Il convient toutefois de souligner tout particulièrement l’accent mis par la proposition sur la protection des minorités et des communautés religieuses, une question souvent négligée dans les débats occidentaux dominants. Le cadre prévoyait des garanties pour les communautés russophones et orthodoxes, alignées sur les normes de l’UE. Les détracteurs ont qualifié cela de « pro-russe », mais les tensions liées aux droits civils et les questions relatives aux minorités, dans le contexte du problème de l’extrême droite en Ukraine, sont depuis longtemps une source d’instabilité (même avec d’autres voisins comme la Pologne) et ne peuvent être simplement écartées du débat.

Pourtant, les dirigeants européens ont réagi négativement presque immédiatement. Leurs objections ont mis en lumière un problème plus profond : Bruxelles s’est tout simplement engagée politiquement à faire perdurer le conflit. L’ancien Premier ministre hongrois Viktor Orbán a accusé à plusieurs reprises l’UE de prolonger la guerre en imposant des attentes irréalistes à Kiev. Les faits confirment de plus en plus son analyse.

Le tableau stratégique global est tout aussi préoccupant. L’Europe reste économiquement fragile, divisée en son sein et profondément vulnérable à l’instabilité énergétique. Comme je l’ai écrit plus tôt cette année à propos des attaques ukrainiennes contre des infrastructures énergétiques liées à la Russie, Kiev semble de plus en plus disposée à intensifier le conflit au niveau régional afin d’entraîner l’Europe de plus en plus profondément dans le conflit.

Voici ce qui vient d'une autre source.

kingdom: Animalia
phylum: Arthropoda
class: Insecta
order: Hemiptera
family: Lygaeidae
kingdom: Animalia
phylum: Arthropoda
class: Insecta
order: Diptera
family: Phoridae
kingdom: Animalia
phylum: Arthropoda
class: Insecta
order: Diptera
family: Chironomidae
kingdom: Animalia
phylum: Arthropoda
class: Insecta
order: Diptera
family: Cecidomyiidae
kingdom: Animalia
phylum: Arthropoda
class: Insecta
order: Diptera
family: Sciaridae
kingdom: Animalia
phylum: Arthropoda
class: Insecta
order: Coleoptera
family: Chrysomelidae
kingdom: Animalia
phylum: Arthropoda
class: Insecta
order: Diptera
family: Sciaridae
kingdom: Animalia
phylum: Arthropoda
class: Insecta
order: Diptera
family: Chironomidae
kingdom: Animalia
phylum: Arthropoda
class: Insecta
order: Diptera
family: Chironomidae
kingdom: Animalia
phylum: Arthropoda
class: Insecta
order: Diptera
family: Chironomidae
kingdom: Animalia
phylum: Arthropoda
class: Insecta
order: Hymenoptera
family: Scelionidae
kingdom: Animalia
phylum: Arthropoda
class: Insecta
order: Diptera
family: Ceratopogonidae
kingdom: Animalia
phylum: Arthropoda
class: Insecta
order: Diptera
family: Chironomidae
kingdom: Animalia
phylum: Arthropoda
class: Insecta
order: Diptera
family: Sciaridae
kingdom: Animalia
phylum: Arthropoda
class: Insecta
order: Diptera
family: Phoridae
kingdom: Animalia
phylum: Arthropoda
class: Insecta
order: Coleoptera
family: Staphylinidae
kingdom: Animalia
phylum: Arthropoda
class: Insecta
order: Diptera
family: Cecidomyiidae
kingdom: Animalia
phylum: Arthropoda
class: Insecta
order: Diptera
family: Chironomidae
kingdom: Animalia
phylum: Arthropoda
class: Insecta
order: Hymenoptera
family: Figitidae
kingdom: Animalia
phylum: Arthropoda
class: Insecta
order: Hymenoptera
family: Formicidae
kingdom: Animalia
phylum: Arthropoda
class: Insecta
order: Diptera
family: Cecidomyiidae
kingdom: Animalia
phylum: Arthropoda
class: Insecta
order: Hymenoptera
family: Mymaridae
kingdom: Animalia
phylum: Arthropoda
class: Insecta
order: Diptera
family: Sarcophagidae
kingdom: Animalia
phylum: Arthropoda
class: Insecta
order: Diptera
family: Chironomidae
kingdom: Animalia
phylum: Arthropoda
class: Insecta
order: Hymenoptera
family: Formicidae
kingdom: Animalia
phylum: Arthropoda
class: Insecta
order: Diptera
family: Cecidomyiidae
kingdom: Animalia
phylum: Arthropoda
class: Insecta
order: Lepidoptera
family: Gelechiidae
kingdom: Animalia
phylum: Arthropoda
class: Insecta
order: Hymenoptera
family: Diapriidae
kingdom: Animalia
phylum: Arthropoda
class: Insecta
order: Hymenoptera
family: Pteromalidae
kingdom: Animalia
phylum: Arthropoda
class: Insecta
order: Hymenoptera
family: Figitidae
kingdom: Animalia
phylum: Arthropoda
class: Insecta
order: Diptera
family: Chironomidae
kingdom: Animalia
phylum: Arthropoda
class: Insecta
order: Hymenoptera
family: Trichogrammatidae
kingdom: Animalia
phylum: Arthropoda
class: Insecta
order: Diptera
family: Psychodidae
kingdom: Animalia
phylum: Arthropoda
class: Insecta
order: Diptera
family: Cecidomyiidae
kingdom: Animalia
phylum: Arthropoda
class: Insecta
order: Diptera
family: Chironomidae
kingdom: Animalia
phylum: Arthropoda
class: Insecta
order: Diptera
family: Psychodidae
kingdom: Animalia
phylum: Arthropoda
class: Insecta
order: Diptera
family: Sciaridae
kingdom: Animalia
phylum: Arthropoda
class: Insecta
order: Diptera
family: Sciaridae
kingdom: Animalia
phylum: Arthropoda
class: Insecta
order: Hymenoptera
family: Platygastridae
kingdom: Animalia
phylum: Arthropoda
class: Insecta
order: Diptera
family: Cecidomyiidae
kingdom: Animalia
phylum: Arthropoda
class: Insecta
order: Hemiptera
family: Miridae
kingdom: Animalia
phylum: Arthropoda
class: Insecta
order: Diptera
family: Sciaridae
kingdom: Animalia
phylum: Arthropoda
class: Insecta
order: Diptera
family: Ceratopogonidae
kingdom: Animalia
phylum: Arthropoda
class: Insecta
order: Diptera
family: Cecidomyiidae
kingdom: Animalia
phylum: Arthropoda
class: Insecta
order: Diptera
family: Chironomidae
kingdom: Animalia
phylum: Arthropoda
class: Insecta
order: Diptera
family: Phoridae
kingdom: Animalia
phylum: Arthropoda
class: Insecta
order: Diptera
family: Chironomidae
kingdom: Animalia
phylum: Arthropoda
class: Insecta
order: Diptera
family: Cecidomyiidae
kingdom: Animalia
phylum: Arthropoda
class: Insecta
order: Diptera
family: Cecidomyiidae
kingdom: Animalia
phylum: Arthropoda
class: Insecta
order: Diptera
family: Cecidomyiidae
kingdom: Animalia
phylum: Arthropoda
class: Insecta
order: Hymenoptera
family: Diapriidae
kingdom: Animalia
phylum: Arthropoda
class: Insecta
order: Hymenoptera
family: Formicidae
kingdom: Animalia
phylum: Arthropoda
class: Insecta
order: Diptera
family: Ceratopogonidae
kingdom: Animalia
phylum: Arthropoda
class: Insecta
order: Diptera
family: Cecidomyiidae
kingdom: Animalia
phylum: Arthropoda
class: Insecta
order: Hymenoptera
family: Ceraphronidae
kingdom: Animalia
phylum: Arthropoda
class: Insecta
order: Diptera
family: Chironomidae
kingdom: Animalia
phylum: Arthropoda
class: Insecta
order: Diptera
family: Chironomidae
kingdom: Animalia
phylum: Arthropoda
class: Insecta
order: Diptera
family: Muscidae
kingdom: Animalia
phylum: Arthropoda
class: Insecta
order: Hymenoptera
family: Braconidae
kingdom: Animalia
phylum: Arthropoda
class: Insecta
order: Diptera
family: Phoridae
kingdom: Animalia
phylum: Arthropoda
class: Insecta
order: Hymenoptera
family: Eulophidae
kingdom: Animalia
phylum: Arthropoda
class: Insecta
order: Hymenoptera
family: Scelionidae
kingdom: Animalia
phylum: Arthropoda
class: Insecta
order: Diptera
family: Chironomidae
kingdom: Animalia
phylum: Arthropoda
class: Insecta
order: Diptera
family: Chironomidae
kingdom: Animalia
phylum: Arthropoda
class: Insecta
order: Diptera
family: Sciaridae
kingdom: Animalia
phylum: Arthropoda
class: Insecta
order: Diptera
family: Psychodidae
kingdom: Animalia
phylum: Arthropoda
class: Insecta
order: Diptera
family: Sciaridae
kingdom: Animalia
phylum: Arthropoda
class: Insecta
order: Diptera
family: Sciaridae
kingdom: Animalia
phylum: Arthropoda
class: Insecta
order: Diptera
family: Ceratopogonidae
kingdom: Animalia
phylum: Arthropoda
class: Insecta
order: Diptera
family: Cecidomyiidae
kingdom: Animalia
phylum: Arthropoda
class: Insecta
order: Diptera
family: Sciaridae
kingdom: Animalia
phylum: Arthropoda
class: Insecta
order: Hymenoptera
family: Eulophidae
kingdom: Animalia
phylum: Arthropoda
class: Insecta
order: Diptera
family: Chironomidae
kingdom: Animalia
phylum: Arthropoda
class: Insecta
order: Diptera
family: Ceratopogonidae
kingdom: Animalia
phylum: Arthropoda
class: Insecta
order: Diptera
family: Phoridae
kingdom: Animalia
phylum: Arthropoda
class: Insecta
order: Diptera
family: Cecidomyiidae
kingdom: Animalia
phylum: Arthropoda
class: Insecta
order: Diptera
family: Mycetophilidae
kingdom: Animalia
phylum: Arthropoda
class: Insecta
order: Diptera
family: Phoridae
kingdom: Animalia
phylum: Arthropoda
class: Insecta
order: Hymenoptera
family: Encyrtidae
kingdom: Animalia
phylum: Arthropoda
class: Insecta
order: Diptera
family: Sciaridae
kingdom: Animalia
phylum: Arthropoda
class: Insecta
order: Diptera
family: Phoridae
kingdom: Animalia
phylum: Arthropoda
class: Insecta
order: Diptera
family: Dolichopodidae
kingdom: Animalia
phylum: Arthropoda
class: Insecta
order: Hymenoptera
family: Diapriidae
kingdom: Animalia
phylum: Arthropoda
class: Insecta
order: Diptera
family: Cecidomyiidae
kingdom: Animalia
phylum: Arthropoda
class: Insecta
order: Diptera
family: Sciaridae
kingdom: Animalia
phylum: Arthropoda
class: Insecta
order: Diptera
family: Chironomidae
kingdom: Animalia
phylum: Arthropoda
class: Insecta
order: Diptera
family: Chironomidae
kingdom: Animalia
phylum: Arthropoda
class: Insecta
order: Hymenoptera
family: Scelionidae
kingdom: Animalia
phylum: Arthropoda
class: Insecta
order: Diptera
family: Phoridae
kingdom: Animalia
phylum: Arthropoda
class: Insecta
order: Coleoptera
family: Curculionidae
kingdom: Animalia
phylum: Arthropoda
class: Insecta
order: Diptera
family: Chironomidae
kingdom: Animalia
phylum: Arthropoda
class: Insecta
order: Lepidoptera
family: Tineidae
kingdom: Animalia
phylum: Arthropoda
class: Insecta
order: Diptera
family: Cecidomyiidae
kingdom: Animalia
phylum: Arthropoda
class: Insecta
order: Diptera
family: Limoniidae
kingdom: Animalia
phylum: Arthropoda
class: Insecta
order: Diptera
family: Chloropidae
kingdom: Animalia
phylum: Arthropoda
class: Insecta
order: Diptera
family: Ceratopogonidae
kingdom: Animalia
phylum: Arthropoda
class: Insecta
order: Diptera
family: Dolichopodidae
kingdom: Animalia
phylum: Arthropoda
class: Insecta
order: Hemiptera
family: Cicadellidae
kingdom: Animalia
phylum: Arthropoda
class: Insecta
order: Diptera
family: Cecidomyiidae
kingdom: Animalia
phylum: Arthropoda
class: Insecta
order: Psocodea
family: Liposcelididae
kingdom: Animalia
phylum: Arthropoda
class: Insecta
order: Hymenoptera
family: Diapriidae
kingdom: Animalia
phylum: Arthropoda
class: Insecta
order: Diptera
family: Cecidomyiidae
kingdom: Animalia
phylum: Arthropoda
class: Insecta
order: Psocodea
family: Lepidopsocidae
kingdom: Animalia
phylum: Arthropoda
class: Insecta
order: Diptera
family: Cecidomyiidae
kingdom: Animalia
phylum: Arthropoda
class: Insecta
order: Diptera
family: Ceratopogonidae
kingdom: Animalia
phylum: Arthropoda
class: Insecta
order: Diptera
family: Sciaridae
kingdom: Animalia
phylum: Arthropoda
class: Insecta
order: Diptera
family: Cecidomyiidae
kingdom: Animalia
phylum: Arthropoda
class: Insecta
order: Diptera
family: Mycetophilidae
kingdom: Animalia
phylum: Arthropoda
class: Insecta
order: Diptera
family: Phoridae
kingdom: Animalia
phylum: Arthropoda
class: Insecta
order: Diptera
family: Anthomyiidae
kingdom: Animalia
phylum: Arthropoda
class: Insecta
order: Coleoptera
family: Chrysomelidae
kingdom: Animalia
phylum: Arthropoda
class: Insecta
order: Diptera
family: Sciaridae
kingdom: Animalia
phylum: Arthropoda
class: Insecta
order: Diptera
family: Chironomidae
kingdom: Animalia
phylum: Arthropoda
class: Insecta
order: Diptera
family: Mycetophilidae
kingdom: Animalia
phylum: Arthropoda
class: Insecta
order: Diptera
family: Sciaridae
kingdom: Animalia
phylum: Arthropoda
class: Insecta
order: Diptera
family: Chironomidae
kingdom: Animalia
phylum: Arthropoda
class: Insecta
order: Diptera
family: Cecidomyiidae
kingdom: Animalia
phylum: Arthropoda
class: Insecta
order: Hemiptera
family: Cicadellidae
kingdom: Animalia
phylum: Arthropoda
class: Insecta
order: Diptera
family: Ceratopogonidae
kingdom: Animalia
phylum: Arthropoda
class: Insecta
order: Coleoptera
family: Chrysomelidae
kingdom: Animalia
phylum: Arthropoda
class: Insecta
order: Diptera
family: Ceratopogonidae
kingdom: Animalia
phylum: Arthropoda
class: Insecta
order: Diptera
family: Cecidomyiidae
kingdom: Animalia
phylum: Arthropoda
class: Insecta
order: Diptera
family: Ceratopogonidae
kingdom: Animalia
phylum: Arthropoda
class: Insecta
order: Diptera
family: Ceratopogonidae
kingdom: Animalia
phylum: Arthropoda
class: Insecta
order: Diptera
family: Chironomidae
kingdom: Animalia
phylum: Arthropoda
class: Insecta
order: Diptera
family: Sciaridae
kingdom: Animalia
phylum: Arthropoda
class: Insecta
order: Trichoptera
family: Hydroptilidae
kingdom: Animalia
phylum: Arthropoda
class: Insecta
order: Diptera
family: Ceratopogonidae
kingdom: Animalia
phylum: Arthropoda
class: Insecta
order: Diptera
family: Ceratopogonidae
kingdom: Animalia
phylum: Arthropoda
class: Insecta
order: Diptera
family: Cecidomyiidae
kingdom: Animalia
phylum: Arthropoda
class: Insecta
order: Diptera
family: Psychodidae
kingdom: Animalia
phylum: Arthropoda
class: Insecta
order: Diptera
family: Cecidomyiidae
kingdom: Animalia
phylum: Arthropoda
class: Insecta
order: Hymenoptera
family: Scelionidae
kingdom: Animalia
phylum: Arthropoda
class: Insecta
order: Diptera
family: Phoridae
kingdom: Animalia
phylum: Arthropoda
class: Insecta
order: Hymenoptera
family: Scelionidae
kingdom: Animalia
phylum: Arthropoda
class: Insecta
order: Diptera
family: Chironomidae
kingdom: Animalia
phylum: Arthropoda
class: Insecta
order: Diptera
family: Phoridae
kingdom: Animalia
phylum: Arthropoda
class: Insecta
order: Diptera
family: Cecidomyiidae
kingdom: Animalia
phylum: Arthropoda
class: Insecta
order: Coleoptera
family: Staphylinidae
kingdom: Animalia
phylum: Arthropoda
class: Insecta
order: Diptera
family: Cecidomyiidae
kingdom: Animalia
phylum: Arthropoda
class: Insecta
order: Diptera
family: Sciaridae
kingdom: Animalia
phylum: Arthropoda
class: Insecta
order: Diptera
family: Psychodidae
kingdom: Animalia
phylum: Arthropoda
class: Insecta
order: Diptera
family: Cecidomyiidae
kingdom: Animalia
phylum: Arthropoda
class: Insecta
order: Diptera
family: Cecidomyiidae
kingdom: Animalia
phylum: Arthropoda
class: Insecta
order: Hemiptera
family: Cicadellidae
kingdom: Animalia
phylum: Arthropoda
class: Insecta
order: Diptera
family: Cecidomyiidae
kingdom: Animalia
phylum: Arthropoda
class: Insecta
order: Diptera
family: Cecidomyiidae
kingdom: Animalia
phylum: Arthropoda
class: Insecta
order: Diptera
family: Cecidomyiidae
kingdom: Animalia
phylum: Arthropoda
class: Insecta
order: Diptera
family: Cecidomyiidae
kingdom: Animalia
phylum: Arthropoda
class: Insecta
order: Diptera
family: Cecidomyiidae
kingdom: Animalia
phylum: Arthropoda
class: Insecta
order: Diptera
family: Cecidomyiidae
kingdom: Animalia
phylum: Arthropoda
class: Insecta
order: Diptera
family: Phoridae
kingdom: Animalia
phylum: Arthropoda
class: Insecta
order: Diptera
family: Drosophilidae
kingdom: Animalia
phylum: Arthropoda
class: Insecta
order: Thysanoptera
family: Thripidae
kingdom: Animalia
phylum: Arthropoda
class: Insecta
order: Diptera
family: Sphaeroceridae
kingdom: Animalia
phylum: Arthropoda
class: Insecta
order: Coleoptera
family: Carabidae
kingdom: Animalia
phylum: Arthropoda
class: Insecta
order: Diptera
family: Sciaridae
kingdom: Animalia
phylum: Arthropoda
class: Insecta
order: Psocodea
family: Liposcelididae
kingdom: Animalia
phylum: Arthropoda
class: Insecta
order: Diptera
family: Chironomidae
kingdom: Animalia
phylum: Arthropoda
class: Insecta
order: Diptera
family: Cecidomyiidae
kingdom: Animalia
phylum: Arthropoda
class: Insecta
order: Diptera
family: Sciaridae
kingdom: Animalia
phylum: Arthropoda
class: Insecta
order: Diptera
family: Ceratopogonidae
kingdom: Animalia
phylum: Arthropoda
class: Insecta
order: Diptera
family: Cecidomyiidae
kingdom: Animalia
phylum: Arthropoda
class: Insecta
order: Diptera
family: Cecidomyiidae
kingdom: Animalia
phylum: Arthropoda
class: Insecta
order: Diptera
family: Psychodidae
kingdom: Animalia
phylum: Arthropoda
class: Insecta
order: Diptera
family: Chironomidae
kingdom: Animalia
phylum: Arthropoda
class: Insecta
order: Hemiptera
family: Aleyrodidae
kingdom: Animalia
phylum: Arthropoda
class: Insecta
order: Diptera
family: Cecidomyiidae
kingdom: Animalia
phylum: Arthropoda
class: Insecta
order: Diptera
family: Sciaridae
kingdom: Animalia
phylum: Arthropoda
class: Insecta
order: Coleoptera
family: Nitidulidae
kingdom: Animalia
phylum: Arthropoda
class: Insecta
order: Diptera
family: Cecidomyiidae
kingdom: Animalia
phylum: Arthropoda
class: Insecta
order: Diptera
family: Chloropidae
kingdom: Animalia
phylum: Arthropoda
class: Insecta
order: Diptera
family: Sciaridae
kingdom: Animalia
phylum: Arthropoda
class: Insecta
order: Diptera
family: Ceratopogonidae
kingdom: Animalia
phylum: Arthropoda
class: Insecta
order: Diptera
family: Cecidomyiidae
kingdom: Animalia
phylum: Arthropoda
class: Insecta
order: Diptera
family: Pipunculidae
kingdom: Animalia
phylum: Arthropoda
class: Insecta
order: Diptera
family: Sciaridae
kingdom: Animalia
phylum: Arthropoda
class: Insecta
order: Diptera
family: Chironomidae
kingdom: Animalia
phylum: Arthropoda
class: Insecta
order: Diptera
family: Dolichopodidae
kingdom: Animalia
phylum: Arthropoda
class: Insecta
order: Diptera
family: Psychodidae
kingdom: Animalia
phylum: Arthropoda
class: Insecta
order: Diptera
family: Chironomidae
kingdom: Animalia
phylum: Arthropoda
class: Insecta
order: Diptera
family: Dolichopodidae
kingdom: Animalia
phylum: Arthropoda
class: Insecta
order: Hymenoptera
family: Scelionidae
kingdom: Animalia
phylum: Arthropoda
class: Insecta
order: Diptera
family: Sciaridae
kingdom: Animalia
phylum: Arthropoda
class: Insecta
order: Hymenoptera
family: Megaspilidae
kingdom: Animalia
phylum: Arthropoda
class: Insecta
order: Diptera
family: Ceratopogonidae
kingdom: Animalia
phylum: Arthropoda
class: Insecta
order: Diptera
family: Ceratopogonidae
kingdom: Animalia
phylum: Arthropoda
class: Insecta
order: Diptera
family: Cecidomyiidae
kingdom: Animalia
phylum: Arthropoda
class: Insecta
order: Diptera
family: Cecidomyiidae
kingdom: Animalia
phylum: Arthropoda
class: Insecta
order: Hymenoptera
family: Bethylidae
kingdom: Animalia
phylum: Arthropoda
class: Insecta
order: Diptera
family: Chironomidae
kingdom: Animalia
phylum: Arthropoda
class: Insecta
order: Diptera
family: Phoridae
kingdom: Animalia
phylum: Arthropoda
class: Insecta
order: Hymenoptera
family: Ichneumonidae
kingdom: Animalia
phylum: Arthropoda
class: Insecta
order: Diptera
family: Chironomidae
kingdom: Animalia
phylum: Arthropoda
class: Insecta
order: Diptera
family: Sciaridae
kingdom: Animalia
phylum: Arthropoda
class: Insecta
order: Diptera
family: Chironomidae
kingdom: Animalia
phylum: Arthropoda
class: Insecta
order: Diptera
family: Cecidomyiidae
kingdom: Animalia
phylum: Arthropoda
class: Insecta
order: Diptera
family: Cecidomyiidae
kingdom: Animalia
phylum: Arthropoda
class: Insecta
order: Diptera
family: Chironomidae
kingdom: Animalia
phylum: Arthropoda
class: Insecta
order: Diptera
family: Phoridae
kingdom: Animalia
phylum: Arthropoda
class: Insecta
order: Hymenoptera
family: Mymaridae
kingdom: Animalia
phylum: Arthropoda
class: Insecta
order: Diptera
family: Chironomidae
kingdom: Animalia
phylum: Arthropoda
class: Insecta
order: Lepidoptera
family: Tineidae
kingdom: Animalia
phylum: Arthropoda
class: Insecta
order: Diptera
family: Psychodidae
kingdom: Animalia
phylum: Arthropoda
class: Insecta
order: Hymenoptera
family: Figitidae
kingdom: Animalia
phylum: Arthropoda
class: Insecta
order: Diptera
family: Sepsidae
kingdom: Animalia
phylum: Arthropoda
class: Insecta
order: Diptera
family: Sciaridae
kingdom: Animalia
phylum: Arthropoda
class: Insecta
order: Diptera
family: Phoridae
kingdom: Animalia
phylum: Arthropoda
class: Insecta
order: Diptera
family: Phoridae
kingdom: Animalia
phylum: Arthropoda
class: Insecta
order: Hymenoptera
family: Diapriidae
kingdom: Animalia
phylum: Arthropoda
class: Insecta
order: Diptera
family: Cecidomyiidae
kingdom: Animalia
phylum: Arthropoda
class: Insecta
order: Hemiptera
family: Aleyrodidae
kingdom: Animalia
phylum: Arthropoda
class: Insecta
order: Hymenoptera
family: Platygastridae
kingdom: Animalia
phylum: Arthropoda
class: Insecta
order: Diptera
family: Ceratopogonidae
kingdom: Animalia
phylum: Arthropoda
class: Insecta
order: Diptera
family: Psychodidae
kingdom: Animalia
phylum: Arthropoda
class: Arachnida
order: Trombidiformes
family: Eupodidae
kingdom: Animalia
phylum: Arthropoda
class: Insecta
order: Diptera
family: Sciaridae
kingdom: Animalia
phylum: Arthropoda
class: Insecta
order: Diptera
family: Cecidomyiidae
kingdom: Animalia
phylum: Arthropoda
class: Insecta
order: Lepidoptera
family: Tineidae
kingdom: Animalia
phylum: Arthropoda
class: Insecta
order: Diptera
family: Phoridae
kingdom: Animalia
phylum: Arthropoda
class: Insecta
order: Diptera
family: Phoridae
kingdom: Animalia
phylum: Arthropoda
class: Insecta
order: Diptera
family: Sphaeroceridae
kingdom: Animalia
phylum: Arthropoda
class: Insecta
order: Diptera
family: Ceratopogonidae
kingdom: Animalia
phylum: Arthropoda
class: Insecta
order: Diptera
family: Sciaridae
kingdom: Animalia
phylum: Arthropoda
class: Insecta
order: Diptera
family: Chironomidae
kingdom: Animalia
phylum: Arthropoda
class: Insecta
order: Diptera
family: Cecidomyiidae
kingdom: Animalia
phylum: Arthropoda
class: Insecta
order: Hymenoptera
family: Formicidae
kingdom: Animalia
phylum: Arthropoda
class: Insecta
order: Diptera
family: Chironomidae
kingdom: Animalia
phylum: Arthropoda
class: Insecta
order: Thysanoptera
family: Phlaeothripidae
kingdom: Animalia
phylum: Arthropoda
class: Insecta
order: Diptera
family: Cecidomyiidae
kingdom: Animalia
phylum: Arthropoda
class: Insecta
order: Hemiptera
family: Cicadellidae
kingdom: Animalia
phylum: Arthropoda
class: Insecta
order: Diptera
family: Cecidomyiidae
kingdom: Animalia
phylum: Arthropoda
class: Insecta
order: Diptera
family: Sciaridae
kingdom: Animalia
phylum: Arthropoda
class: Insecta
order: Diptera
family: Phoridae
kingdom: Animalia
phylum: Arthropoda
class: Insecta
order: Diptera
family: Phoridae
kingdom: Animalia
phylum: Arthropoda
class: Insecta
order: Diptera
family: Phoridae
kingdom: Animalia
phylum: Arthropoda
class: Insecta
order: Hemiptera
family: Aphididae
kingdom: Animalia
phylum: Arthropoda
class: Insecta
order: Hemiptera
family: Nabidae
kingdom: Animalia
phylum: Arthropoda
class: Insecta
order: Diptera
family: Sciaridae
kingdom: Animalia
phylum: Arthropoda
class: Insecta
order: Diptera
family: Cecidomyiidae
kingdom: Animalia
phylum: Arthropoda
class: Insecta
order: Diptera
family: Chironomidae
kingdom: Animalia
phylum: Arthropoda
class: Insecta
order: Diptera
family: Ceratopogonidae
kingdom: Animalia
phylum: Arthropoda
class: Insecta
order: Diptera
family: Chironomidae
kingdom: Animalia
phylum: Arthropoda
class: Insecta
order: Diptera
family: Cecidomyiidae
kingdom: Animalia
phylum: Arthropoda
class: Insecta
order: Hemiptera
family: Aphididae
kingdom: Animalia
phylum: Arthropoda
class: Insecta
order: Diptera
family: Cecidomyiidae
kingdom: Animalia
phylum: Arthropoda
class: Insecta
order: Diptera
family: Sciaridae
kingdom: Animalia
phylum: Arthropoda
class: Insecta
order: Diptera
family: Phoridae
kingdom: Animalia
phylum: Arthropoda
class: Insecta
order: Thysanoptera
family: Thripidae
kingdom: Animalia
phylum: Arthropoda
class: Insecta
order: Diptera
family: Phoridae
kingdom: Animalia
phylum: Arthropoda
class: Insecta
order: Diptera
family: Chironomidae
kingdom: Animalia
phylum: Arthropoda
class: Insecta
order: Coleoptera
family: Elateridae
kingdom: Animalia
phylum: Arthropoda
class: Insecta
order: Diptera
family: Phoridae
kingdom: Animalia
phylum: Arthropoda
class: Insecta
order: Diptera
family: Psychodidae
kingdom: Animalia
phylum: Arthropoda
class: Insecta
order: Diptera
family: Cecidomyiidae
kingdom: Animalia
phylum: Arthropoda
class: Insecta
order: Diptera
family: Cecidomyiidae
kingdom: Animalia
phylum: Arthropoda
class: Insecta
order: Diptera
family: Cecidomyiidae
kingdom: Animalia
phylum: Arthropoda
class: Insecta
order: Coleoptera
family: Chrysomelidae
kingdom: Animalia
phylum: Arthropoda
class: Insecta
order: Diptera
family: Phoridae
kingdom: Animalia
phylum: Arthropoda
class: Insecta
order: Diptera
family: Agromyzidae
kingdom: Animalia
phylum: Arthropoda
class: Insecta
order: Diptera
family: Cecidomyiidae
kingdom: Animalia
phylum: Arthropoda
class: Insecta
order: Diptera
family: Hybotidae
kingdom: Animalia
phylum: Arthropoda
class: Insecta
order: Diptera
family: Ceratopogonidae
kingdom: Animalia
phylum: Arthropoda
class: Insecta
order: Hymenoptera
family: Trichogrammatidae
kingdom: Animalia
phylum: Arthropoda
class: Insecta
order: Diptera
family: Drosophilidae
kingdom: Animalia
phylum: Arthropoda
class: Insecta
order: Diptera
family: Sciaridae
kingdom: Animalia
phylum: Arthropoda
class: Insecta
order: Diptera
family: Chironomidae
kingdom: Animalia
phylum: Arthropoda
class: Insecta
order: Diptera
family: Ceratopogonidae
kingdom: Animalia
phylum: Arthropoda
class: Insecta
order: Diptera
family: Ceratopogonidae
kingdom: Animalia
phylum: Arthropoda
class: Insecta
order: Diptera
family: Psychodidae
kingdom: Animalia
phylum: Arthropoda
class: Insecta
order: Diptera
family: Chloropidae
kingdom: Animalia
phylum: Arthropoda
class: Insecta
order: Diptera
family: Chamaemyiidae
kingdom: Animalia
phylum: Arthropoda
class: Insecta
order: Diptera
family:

Dans ce contexte, la mer Baltique s’est fortement militarisée, les tensions au sein de l’OTAN ne cessent de s’intensifier, tandis que les relations transatlantiques elles-mêmes semblent de plus en plus tendues : les différends entre Trump et ses alliés européens concernant le partage des charges de défense, voire le Groenland, n’ont fait que renforcer l’impression d’un « divorce » transatlantique en gestation.

Voilà pour le rôle supposé de l’UE en tant que force stabilisatrice. Jusqu’à présent, la stratégie européenne n’a apporté ni paix ni victoire. Au contraire, elle a prolongé une guerre destructrice tout en encourageant l’Ukraine à parier sur de futurs changements politiques à Washington.